*Goal*:
Reproduce every one of the rows below verbatim, keeping each line and number unchanged.

*Records shown*:
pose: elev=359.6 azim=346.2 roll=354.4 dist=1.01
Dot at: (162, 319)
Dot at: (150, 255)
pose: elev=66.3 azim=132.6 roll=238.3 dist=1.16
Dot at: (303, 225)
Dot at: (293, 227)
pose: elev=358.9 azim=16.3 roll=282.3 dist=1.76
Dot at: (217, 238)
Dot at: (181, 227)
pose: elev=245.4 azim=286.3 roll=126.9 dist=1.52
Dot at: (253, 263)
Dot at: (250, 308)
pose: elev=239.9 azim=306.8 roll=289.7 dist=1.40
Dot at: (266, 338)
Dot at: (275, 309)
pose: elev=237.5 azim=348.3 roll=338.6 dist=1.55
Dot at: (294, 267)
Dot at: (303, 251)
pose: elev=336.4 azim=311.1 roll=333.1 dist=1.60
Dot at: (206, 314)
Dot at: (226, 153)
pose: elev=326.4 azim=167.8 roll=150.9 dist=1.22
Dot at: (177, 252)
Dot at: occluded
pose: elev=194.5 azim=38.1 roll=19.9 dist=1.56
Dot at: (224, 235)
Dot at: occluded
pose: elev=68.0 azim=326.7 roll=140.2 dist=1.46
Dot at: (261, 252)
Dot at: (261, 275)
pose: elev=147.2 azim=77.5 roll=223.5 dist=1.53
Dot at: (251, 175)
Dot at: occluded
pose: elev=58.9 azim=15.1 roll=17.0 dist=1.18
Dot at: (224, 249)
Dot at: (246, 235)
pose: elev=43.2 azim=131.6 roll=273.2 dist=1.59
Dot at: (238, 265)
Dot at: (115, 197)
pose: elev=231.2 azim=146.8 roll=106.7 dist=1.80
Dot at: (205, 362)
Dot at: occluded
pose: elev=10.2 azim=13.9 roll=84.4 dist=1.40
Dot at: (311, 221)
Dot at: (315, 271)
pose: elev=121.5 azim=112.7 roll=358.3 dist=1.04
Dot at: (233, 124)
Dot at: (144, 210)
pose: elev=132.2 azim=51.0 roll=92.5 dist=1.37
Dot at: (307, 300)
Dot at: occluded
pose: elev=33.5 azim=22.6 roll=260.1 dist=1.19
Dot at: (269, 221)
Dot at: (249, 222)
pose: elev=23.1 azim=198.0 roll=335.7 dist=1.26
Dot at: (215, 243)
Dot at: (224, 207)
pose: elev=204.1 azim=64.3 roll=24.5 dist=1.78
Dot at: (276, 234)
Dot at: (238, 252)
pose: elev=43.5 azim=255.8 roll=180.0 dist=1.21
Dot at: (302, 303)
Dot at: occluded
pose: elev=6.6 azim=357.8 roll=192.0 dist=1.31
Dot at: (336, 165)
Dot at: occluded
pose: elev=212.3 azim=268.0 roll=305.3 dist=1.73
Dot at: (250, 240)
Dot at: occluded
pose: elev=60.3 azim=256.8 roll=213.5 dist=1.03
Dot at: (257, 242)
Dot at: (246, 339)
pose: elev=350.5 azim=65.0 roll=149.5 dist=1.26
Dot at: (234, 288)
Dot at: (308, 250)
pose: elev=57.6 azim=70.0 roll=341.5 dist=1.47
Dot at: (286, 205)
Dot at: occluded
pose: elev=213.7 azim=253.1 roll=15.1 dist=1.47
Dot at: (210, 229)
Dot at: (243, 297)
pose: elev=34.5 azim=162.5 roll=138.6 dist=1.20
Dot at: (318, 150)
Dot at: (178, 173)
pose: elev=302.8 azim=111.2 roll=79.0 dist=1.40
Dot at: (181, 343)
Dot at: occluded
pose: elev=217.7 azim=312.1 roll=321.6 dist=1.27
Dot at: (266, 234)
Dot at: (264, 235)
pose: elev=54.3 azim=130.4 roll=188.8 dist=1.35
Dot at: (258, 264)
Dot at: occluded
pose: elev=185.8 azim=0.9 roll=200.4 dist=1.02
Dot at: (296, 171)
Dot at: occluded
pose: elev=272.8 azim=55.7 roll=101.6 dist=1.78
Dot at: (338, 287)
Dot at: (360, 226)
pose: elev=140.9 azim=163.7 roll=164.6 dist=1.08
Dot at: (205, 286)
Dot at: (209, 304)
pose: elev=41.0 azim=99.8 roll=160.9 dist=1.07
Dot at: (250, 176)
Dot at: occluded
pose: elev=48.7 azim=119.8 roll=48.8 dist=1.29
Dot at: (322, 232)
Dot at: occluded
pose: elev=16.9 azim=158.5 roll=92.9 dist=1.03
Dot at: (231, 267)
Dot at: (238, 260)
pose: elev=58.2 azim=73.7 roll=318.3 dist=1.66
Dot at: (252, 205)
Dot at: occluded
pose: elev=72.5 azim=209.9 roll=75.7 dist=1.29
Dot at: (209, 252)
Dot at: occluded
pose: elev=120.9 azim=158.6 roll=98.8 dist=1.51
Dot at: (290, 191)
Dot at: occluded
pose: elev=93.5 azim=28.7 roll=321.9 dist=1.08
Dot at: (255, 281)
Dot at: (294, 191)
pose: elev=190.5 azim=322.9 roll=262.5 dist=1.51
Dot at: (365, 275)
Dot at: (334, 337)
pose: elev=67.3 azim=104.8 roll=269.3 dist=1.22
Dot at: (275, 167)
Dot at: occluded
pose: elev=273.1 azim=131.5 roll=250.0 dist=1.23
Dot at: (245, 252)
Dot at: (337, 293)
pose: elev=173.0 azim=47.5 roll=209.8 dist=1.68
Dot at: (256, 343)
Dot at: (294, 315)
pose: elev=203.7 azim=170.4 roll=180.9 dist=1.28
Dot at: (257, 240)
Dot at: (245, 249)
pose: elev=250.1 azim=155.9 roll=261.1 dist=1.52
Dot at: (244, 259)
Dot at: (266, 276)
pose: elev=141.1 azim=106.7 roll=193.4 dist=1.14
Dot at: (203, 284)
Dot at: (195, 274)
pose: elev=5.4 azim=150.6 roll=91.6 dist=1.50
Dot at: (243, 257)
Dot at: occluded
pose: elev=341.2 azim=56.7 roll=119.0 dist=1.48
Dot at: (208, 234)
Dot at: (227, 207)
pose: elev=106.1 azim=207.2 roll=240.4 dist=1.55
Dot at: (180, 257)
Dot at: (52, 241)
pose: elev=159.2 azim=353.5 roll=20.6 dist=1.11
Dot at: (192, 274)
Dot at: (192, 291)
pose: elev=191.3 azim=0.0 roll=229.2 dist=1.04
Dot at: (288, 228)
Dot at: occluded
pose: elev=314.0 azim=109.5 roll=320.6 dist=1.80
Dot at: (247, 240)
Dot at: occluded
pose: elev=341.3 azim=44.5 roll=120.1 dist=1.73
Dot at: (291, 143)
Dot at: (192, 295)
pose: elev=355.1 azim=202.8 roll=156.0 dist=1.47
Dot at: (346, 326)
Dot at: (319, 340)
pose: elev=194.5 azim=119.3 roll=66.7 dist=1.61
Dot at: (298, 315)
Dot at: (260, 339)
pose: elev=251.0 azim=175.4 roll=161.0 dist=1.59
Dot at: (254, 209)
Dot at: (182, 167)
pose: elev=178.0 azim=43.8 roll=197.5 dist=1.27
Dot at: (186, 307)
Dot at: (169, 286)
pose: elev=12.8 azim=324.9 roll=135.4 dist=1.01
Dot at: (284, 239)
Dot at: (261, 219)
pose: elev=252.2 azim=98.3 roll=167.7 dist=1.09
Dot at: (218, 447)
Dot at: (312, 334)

*Answer below*:
pose: elev=359.6 azim=346.2 roll=354.4 dist=1.01
Dot at: (162, 319)
Dot at: (150, 255)
pose: elev=66.3 azim=132.6 roll=238.3 dist=1.16
Dot at: (303, 225)
Dot at: (293, 227)
pose: elev=358.9 azim=16.3 roll=282.3 dist=1.76
Dot at: (217, 238)
Dot at: (181, 227)
pose: elev=245.4 azim=286.3 roll=126.9 dist=1.52
Dot at: (253, 263)
Dot at: (250, 308)
pose: elev=239.9 azim=306.8 roll=289.7 dist=1.40
Dot at: (266, 338)
Dot at: (275, 309)
pose: elev=237.5 azim=348.3 roll=338.6 dist=1.55
Dot at: (294, 267)
Dot at: (303, 251)
pose: elev=336.4 azim=311.1 roll=333.1 dist=1.60
Dot at: (206, 314)
Dot at: (226, 153)
pose: elev=326.4 azim=167.8 roll=150.9 dist=1.22
Dot at: (177, 252)
Dot at: occluded
pose: elev=194.5 azim=38.1 roll=19.9 dist=1.56
Dot at: (224, 235)
Dot at: occluded
pose: elev=68.0 azim=326.7 roll=140.2 dist=1.46
Dot at: (261, 252)
Dot at: (261, 275)
pose: elev=147.2 azim=77.5 roll=223.5 dist=1.53
Dot at: (251, 175)
Dot at: occluded
pose: elev=58.9 azim=15.1 roll=17.0 dist=1.18
Dot at: (224, 249)
Dot at: (246, 235)
pose: elev=43.2 azim=131.6 roll=273.2 dist=1.59
Dot at: (238, 265)
Dot at: (115, 197)
pose: elev=231.2 azim=146.8 roll=106.7 dist=1.80
Dot at: (205, 362)
Dot at: occluded
pose: elev=10.2 azim=13.9 roll=84.4 dist=1.40
Dot at: (311, 221)
Dot at: (315, 271)
pose: elev=121.5 azim=112.7 roll=358.3 dist=1.04
Dot at: (233, 124)
Dot at: (144, 210)
pose: elev=132.2 azim=51.0 roll=92.5 dist=1.37
Dot at: (307, 300)
Dot at: occluded
pose: elev=33.5 azim=22.6 roll=260.1 dist=1.19
Dot at: (269, 221)
Dot at: (249, 222)
pose: elev=23.1 azim=198.0 roll=335.7 dist=1.26
Dot at: (215, 243)
Dot at: (224, 207)
pose: elev=204.1 azim=64.3 roll=24.5 dist=1.78
Dot at: (276, 234)
Dot at: (238, 252)
pose: elev=43.5 azim=255.8 roll=180.0 dist=1.21
Dot at: (302, 303)
Dot at: occluded
pose: elev=6.6 azim=357.8 roll=192.0 dist=1.31
Dot at: (336, 165)
Dot at: occluded
pose: elev=212.3 azim=268.0 roll=305.3 dist=1.73
Dot at: (250, 240)
Dot at: occluded
pose: elev=60.3 azim=256.8 roll=213.5 dist=1.03
Dot at: (257, 242)
Dot at: (246, 339)
pose: elev=350.5 azim=65.0 roll=149.5 dist=1.26
Dot at: (234, 288)
Dot at: (308, 250)
pose: elev=57.6 azim=70.0 roll=341.5 dist=1.47
Dot at: (286, 205)
Dot at: occluded
pose: elev=213.7 azim=253.1 roll=15.1 dist=1.47
Dot at: (210, 229)
Dot at: (243, 297)
pose: elev=34.5 azim=162.5 roll=138.6 dist=1.20
Dot at: (318, 150)
Dot at: (178, 173)
pose: elev=302.8 azim=111.2 roll=79.0 dist=1.40
Dot at: (181, 343)
Dot at: occluded
pose: elev=217.7 azim=312.1 roll=321.6 dist=1.27
Dot at: (266, 234)
Dot at: (264, 235)
pose: elev=54.3 azim=130.4 roll=188.8 dist=1.35
Dot at: (258, 264)
Dot at: occluded
pose: elev=185.8 azim=0.9 roll=200.4 dist=1.02
Dot at: (296, 171)
Dot at: occluded
pose: elev=272.8 azim=55.7 roll=101.6 dist=1.78
Dot at: (338, 287)
Dot at: (360, 226)
pose: elev=140.9 azim=163.7 roll=164.6 dist=1.08
Dot at: (205, 286)
Dot at: (209, 304)
pose: elev=41.0 azim=99.8 roll=160.9 dist=1.07
Dot at: (250, 176)
Dot at: occluded
pose: elev=48.7 azim=119.8 roll=48.8 dist=1.29
Dot at: (322, 232)
Dot at: occluded
pose: elev=16.9 azim=158.5 roll=92.9 dist=1.03
Dot at: (231, 267)
Dot at: (238, 260)
pose: elev=58.2 azim=73.7 roll=318.3 dist=1.66
Dot at: (252, 205)
Dot at: occluded
pose: elev=72.5 azim=209.9 roll=75.7 dist=1.29
Dot at: (209, 252)
Dot at: occluded
pose: elev=120.9 azim=158.6 roll=98.8 dist=1.51
Dot at: (290, 191)
Dot at: occluded
pose: elev=93.5 azim=28.7 roll=321.9 dist=1.08
Dot at: (255, 281)
Dot at: (294, 191)
pose: elev=190.5 azim=322.9 roll=262.5 dist=1.51
Dot at: (365, 275)
Dot at: (334, 337)
pose: elev=67.3 azim=104.8 roll=269.3 dist=1.22
Dot at: (275, 167)
Dot at: occluded
pose: elev=273.1 azim=131.5 roll=250.0 dist=1.23
Dot at: (245, 252)
Dot at: (337, 293)
pose: elev=173.0 azim=47.5 roll=209.8 dist=1.68
Dot at: (256, 343)
Dot at: (294, 315)
pose: elev=203.7 azim=170.4 roll=180.9 dist=1.28
Dot at: (257, 240)
Dot at: (245, 249)
pose: elev=250.1 azim=155.9 roll=261.1 dist=1.52
Dot at: (244, 259)
Dot at: (266, 276)
pose: elev=141.1 azim=106.7 roll=193.4 dist=1.14
Dot at: (203, 284)
Dot at: (195, 274)
pose: elev=5.4 azim=150.6 roll=91.6 dist=1.50
Dot at: (243, 257)
Dot at: occluded
pose: elev=341.2 azim=56.7 roll=119.0 dist=1.48
Dot at: (208, 234)
Dot at: (227, 207)
pose: elev=106.1 azim=207.2 roll=240.4 dist=1.55
Dot at: (180, 257)
Dot at: (52, 241)
pose: elev=159.2 azim=353.5 roll=20.6 dist=1.11
Dot at: (192, 274)
Dot at: (192, 291)
pose: elev=191.3 azim=0.0 roll=229.2 dist=1.04
Dot at: (288, 228)
Dot at: occluded
pose: elev=314.0 azim=109.5 roll=320.6 dist=1.80
Dot at: (247, 240)
Dot at: occluded
pose: elev=341.3 azim=44.5 roll=120.1 dist=1.73
Dot at: (291, 143)
Dot at: (192, 295)
pose: elev=355.1 azim=202.8 roll=156.0 dist=1.47
Dot at: (346, 326)
Dot at: (319, 340)
pose: elev=194.5 azim=119.3 roll=66.7 dist=1.61
Dot at: (298, 315)
Dot at: (260, 339)
pose: elev=251.0 azim=175.4 roll=161.0 dist=1.59
Dot at: (254, 209)
Dot at: (182, 167)
pose: elev=178.0 azim=43.8 roll=197.5 dist=1.27
Dot at: (186, 307)
Dot at: (169, 286)
pose: elev=12.8 azim=324.9 roll=135.4 dist=1.01
Dot at: (284, 239)
Dot at: (261, 219)
pose: elev=252.2 azim=98.3 roll=167.7 dist=1.09
Dot at: (218, 447)
Dot at: (312, 334)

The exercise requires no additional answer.